This is a .NET Windows Form that visually approximates π.
I made this just for fun and to brush up on my C# .NET skills. It approximates π by creating two regular polygons in relationship to the unit circle. One is circumscribed and one is inscribed. This method was inspired by Archimedes' Method. The user can adjust how many sides these polygons have and as the number of sides increases, the more these polygons look like the unit circle. Therefore, the perimeters of the two polygons approach the circumference of the unit circle. The inscribed perimeter will always be less than the circumference and the circumscribed perimeter will always be more. The program averages these two perimeters to find an approximation for the circumference. Then it calculates π using the formula π = circumference/diameter.
To draw an inscribed n-gon we need to find n evenly spaced points that lie on the unit circle.
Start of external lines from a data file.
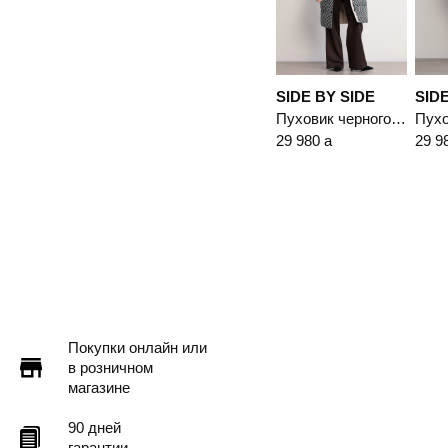
SIDE BY SIDE
SIDE
Пуховик черного цвета с капюшоном
29 980
a
29 9
Покупки онлайн или
в розничном
магазине
90 дней
гарантии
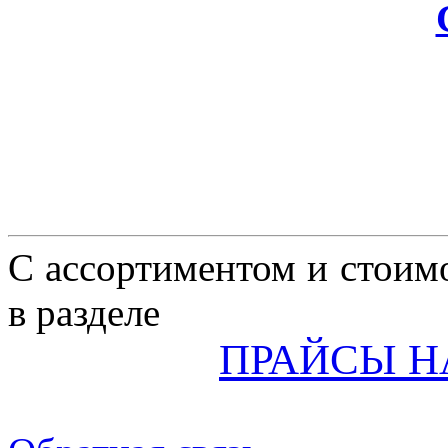
C ассортиментом и стоим
в разделе
ПРАЙСЫ Н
My first idea was to take the number of degrees in a circle, divide it by n, and then the x value would be the cosine and the y value would be the sine. However, the C# implementation of sin and cosine use radians as the argument. So I either have to use radians from the beginning or convert degrees to radians. Either one requires knowing the value of π. Because using π to calculate π feels silly, I came up with another solution.
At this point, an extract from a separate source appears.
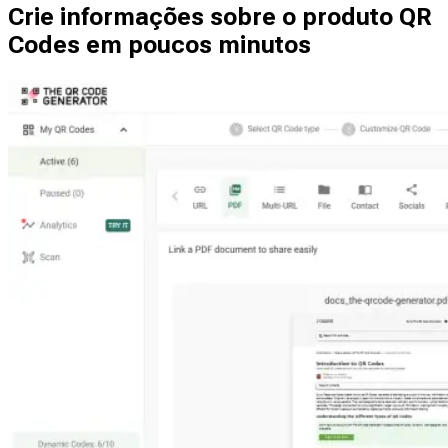
Crie informações sobre o produto QR
Codes em poucos minutos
I used something called the Roots of Unity to find the points on the unit circle. The nth Roots of Unity are complex numbers x, that solve the equation xn=1. These complex solutions lie on the unit circle in the complex plane. Essentially, to find the points of an inscribed n-gon, you only have to solve the polynomial xn - 1 = 0. Rather than build a polynomial root finder myself, I used the Math.NET package.
I used the points of the inscribed polygon to find the circumscribed polygon's points. For two adjacent points of the inscribed polygon, I could find a point on the circumscribed polygon between them by finding the intersection of two lines tangent to the circle at the inscribed polygon's points.